Ah, and testing... of course! This front needs some love.

It would be good however to start a discussion on the integration (requirements overall, dependencies, things to do and things not to do) at some point and formalise the tasks to-do (?).

NikosAlexandris avatar Jan 18 '24 10:01 NikosAlexandris

I am planning a kerchunk (virtual) get-together to discuss all manner of topics, and this would be a good one.

on the integration, requirements overall, dependencies, things to do and things not to do

Since nothing exists yet, I am not too worried. Probably it's reasonable to add typer to the requirements, but the actual file type readers have extra requirements, so it would be best if the CLI produced reasonable error messages when extra packages are needed.

martindurant avatar Jan 24 '24 15:01 martindurant

I am planning a kerchunk (virtual) get-together to discuss all manner of topics, and this would be a good one.

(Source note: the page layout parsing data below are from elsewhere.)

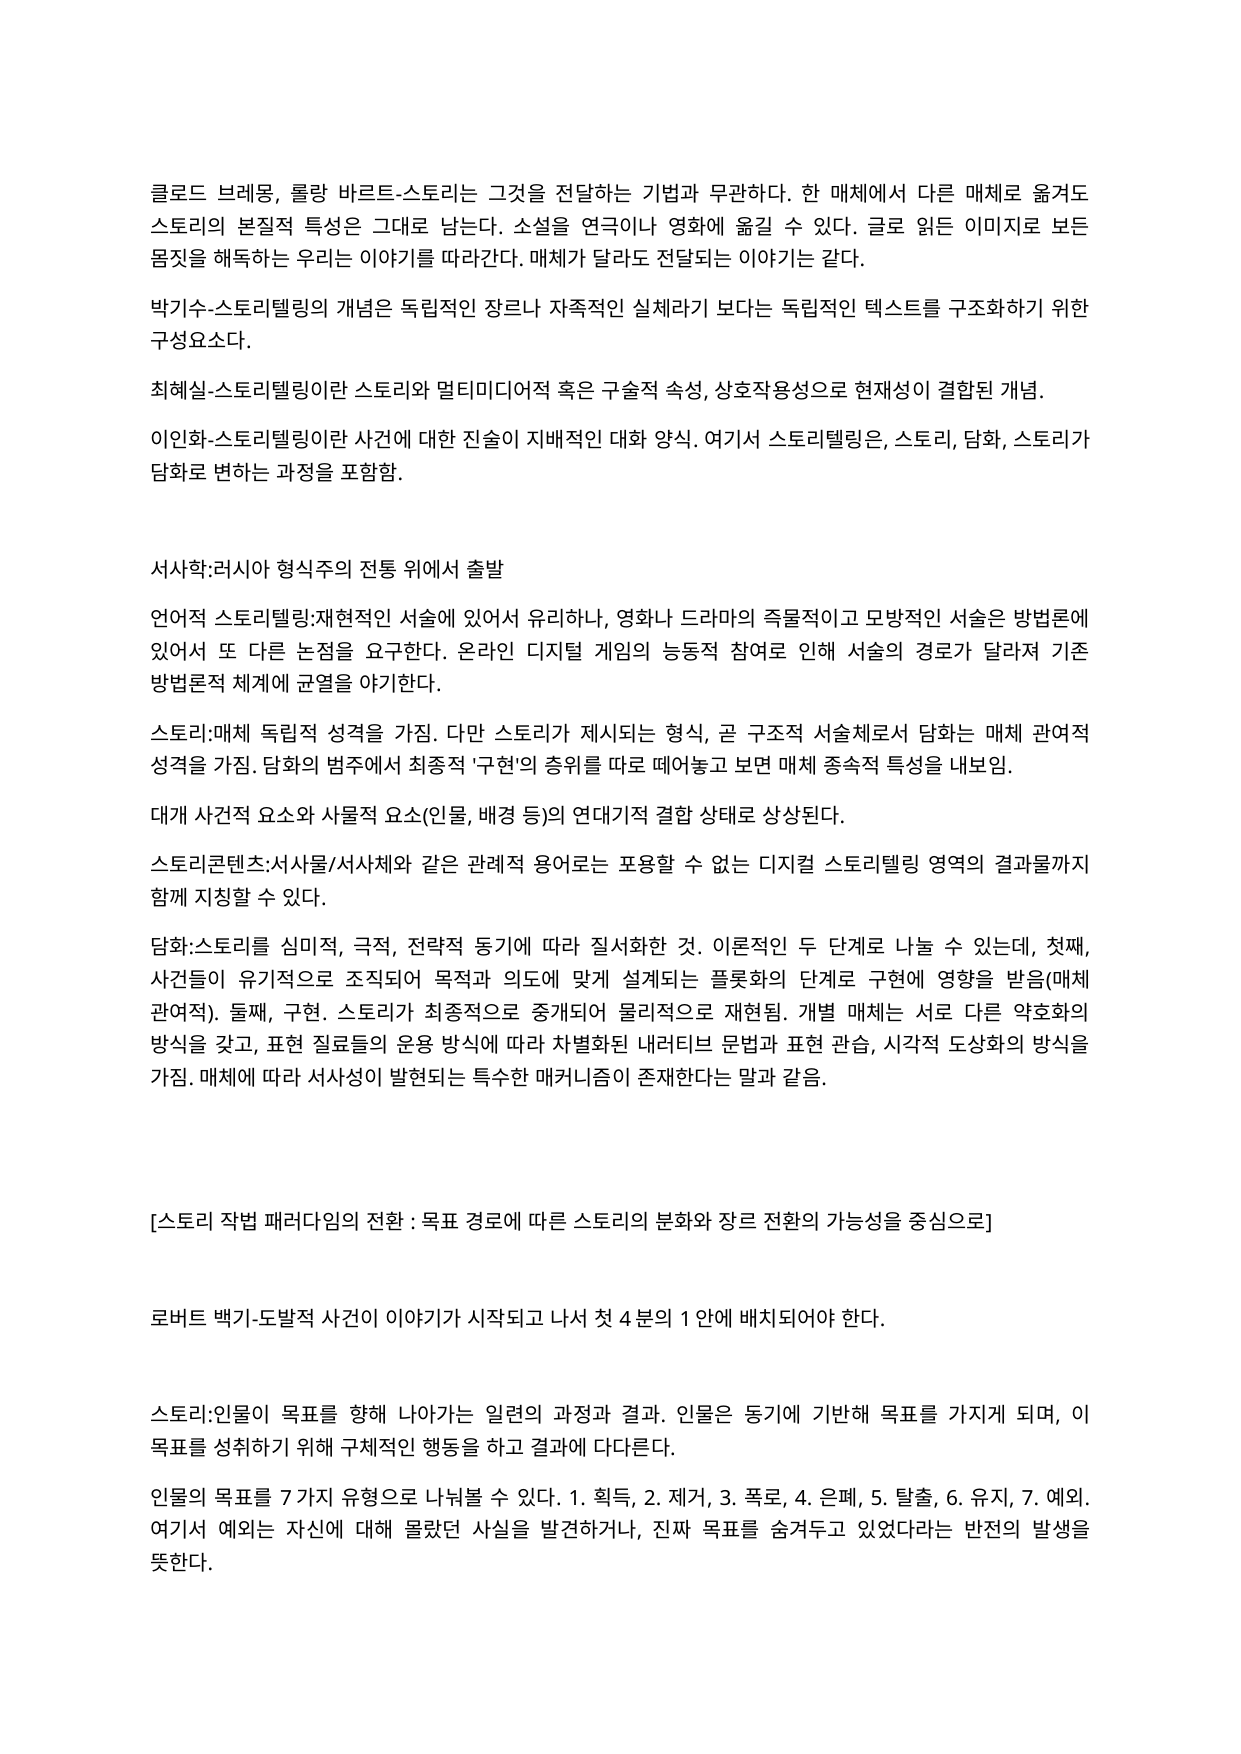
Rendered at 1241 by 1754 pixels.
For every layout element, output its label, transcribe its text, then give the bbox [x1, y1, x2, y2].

text 스토리:매체 독립적 성격을 가짐. 다만 스토리가 제시되는 형식, 곧 구조적 서술체로서 담화는 매체 관여적 성격을 가짐. 담화의 범주에서 최종적 '구현'의 층위를 따로 떼어놓고 보면 매체 종속적 특성을 내보임. [150, 717, 1090, 780]
text 스토리콘텐츠:서사물/서사체와 같은 관례적 용어로는 포용할 수 없는 디지컬 스토리텔링 영역의 결과물까지 함께 지칭할 수 있다. [150, 848, 1090, 911]
text 대개 사건적 요소와 사물적 요소(인물, 배경 등)의 연대기적 결합 상태로 상상된다. [150, 799, 1090, 829]
text [스토리 작법 패러다임의 전환 : 목표 경로에 따른 스토리의 분화와 장르 전환의 가능성을 중심으로] [150, 1205, 1090, 1236]
text 서사학:러시아 형식주의 전통 위에서 출발 [150, 553, 1090, 583]
text 이인화-스토리텔링이란 사건에 대한 진술이 지배적인 대화 양식. 여기서 스토리텔링은, 스토리, 담화, 스토리가 담화로 변하는 과정을 포함함. [150, 423, 1090, 486]
text 인물의 목표를 7가지 유형으로 나눠볼 수 있다. 1. 획득, 2. 제거, 3. 폭로, 4. 은폐, 5. 탈출, 6. 유지, 7. 예외. 여기서 예외는 자신에 대해 몰랐던 사실을 발견하거나, 진짜 목표를 숨겨두고 있었다라는 반전의 발생을 뜻한다. [150, 1481, 1090, 1576]
text 최혜실-스토리텔링이란 스토리와 멀티미디어적 혹은 구술적 속성, 상호작용성으로 현재성이 결합된 개념. [150, 374, 1090, 404]
text 클로드 브레몽, 롤랑 바르트-스토리는 그것을 전달하는 기법과 무관하다. 한 매체에서 다른 매체로 옮겨도 스토리의 본질적 특성은 그대로 남는다. 소설을 연극이나 영화에 옮길 수 있다. 글로 읽든 이미지로 보든 몸짓을 해독하는 우리는 이야기를 따라간다. 매체가 달라도 전달되는 이야기는 같다. [150, 177, 1090, 273]
text 박기수-스토리텔링의 개념은 독립적인 장르나 자족적인 실체라기 보다는 독립적인 텍스트를 구조화하기 위한 구성요소다. [150, 292, 1090, 355]
text 언어적 스토리텔링:재현적인 서술에 있어서 유리하나, 영화나 드라마의 즉물적이고 모방적인 서술은 방법론에 있어서 또 다른 논점을 요구한다. 온라인 디지털 게임의 능동적 참여로 인해 서술의 경로가 달라져 기존 방법론적 체계에 균열을 야기한다. [150, 602, 1090, 698]
text 로버트 백기-도발적 사건이 이야기가 시작되고 나서 첫 4분의 1안에 배치되어야 한다. [150, 1302, 1090, 1332]
text 스토리:인물이 목표를 향해 나아가는 일련의 과정과 결과. 인물은 동기에 기반해 목표를 가지게 되며, 이 목표를 성취하기 위해 구체적인 행동을 하고 결과에 다다른다. [150, 1399, 1090, 1462]
text 담화:스토리를 심미적, 극적, 전략적 동기에 따라 질서화한 것. 이론적인 두 단계로 나눌 수 있는데, 첫째, 사건들이 유기적으로 조직되어 목적과 의도에 맞게 설계되는 플롯화의 단계로 구현에 영향을 받음(매체 관여적). 둘째, 구현. 스토리가 최종적으로 중개되어 물리적으로 재현됨. 개별 매체는 서로 다른 약호화의 방식을 갖고, 표현 질료들의 운용 방식에 따라 차별화된 내러티브 문법과 표현 관습, 시각적 도상화의 방식을 가짐. 매체에 따라 서사성이 발현되는 특수한 매커니즘이 존재한다는 말과 같음. [150, 931, 1090, 1092]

I hope I can make it to join.

on the integration, requirements overall, dependencies, things to do and things not to do

Since nothing exists yet, I am not too worried. Probably it's reasonable to add typer to the requirements, but the actual file type readers have extra requirements, so it would be best if the CLI produced reasonable error messages when extra packages are needed.

You are right, I will try to contribute useful things while I expect to learn a lot from the interaction and the experience.

NikosAlexandris avatar Jan 24 '24 15:01 NikosAlexandris

https://discourse.pangeo.io/t/kerchunk-planning/4002/2 for the kerchunk planning thread

martindurant avatar Jan 30 '24 15:01 martindurant